Husker Du - "New Day Rising" (LP Review)

Having already reviewed "Flip Your Wig", it's only right to return to Husker Du's "New Day Rising". NDR was released in early 1985 and FYW was released in late 1985. Most bands can go their whole career and never produce an LP of the caliber of NDR or FYW; for Husker Du to release two such LPs in less than a year is remarkable.

As discussed in the FYW review, NDR finds the band in transition from strictly hardcore punk to punk tempered with conventional pop music structure. That may sound like damning with faint praise, but it really just means there are strong vocal hooks to go with their blistering sound. This ain't Gap Punk...

After reading the FYW review, Danette observed that I had not really dealt with the musicians themselves. Husker Du was a trio, consisting of guitarist Bob Mould, bassist Greg Norton and drummer Grant Hart. Mould and Hart were the principal songwriters.
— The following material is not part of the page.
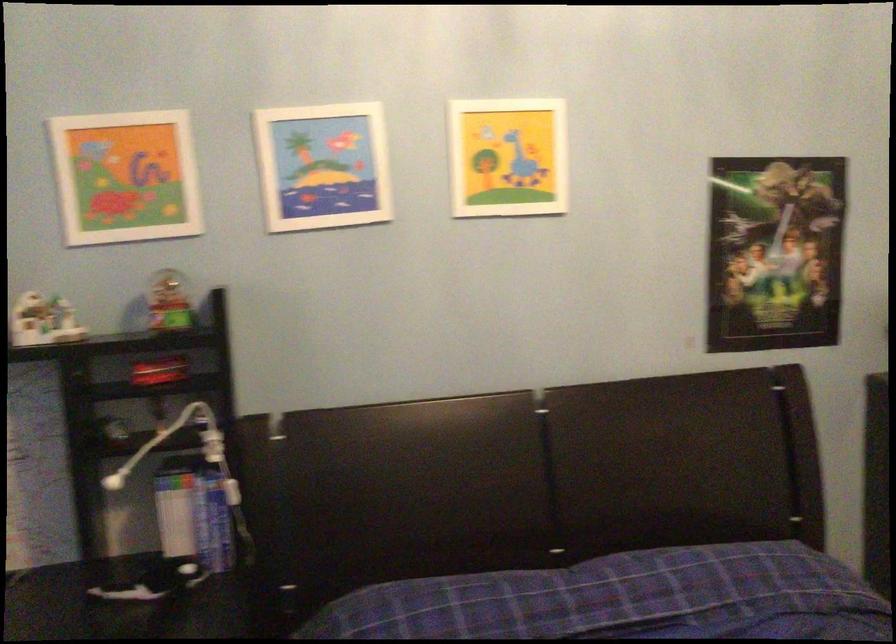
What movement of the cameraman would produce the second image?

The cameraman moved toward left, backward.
They occasionally collaborated, but most of the songs are individually written with Hart's contributions slowing increasing with each LP. Like any good songwriting tandem (e.g., Lennon/McCartney, Jagger/Richards), there was a great deal of friction and competition between Mould and Hart and it (exacerbated by substance abuse) would eventually split up the band. While Mould would go on to have a successful post-Husker Du career (both as a solo artist and in Sugar), Hart's output is more limited (solo and as Nova Mob). Norton apparently left the music industry altogether. But neither Mould nor Hart have since equaled their banner year of 1985.

While I consider FYW to be a slightly better LP than NDR, I would also argue that NDR has better individual songs, even if they don't form the cohesive unit that FYW does listening from start to finish. Whereas FYW has "Makes No Sense At All", NDR has the title track "New Day Rising", "I Apologize", "Folk Lore", "Celebrated Summer" and "59 Times the Pain" that are all nearly as good as "Makes No Sense At All". The title track proves that it is possible to write an amazing song whose lyrics consist of simply repeating three words: "new day rising..." Listen to it and you'll be hooked.

But why I give FYW the nod over NDR is because tracks like "Perfect Example", "Powerline" and "How To Skin A Cat" are easily forgettable. The latter is punk/psychedelic noodling (in comparison, "Plans I Make" or the "Dreams Reoccurring"/"Reoccurring Dreams" pair from Zen Arcade are better examples of the sound they were after). The former two songs are not really bad, but they're not really good either. They're just there.

Random observation #1: The LP cover art surely has to be in the top 10 of all time. The cover captures the feel of the songs in a way I can't put in words.

Random observation #2: Yes, they have modish heavy metal umlauts over the "u"s in their name. They formed in 1979 and that's just how things were done then. The board game from which they took their name has macrons instead of umlauts.

Standout Tracks: "New Day Rising", "I Apologize", "Folk Lore", "Celebrated Summer", "59 Times the Pain", "Books About UFOs"; the full LP in a single video.

Skip 'em Tracks: "Perfect Example", "Powerline" and "How To Skin A Cat"

Final Score: 10/10. I thought about giving them a 9/10 because of the three weakest tracks, but the strength of the other tracks makes up for those three.

P.S. YouTube user SUICIDEVOM has uploaded a "New Day Rising"-era concert in seven parts: part 1, part 2, part 3, part 4, part 5, part 6, part 7. The sound quality is good and it is well worth checking out.